For Nelson, del Toro’s passion for the macabre pushes his work beyond genre boundaries.
“Guillermo’s reverence for horror is so deep that I believe it’s no longer horror,” he said in a video interview. You no longer think of it as an occult or a genre, you think of it as a reality, which makes it even more frightening. “
Del Toro was originally set to direct the episode, but the pandemic delayed production of both “Nightmare Alley” and “Pinocchio.” So instead, he offered to host. At the beginning of each article, he roams in the dark, looking like an elaborate model mansion with drawers.
He takes out and introduces an ivory miniature statue of each director. (Originally, the Cabinet of Curiosities contained anatomical specimens, amulets, etc., all of which reflected the curator’s taste and instinct for showmanship.) Hitchcock Presents” plays like the classic opening.
But if the “Cabinet of Curiosities” has a spiritual ancestor, it’s a much more sinister figure. Writer H. P. Lovecraft, who lived from 1890 to his 1937, has inspired memorable films (“The Animator”) and television (“Lovecraft Country”). His story-inspired episodes of “Cabinet” include “Dream of the Witch’s House,” directed by Catherine Hardwicke, and “Pickman’s Model,” about a painter (Crispin Glover) with a dark and satanic muse. is. (“Pickmans His Model” was also the basis for his 1971 “Night in His Gallery” episode that gave this reporter a childhood nightmare.)
Lovecraft, known for what del Toro called “excessive prose and esoteric adjectives,” is also terrifying in his dark outlook on humanity.

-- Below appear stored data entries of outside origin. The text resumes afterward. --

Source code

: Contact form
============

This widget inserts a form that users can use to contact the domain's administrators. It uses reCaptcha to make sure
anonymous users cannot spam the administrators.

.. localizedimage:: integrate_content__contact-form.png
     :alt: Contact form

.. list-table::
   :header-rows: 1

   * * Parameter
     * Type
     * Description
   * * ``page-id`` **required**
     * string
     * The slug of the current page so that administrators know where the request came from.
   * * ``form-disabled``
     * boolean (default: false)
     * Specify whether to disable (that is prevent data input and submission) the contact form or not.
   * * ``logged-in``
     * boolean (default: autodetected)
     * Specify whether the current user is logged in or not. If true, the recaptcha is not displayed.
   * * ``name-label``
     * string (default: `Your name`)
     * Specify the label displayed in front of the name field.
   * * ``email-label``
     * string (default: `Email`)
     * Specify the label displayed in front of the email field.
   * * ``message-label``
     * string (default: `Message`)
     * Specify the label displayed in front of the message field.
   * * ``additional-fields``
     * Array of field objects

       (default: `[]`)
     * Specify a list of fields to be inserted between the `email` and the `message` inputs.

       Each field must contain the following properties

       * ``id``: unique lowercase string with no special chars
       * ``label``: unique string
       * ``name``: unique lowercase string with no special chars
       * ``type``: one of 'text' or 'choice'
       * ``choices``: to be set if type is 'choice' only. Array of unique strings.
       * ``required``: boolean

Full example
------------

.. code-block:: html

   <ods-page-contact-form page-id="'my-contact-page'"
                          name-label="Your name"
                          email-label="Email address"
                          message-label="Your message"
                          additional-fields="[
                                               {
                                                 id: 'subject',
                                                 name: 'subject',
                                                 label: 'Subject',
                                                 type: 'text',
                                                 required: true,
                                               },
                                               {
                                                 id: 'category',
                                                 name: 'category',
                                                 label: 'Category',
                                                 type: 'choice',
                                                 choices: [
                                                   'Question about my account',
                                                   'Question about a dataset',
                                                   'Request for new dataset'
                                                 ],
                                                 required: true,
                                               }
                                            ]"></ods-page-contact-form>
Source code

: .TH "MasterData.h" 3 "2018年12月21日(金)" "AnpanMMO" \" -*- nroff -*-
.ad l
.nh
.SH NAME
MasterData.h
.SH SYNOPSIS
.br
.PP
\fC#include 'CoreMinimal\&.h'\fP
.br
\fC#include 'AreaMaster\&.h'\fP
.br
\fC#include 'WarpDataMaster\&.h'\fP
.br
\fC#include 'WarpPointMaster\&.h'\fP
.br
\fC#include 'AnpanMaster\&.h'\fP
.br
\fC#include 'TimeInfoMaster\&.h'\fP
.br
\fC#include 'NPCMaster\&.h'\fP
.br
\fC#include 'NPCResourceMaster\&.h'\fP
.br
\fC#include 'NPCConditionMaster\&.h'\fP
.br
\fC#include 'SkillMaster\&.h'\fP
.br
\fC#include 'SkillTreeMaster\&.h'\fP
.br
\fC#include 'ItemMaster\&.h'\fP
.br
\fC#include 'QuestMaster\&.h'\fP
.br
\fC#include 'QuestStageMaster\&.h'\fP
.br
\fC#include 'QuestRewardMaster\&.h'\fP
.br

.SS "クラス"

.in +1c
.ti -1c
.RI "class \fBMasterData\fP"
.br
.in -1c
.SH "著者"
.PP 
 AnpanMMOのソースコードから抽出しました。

“He was cosmically misanthropic,” Del Toro said. “He was an outsider’s outsider. It is very difficult to imagine a more terrifying person. You can’t contain it, it’s just madness.It resonates through the ages.”
By all accounts, Del Toro is not Lovecraft. Although he is a cheerful and supportive colleague, he still gravitates towards darkness. He is on the side of artists and monsters. He’s a happy phobia.
“He never imposes his will on anyone,” said Amirpour. “He’s just trying to help you find the best way to do what you’re trying to do. What really sets him apart is his generous spirit.” It’s kind of like having a courtside seat and having to sit somewhere else.”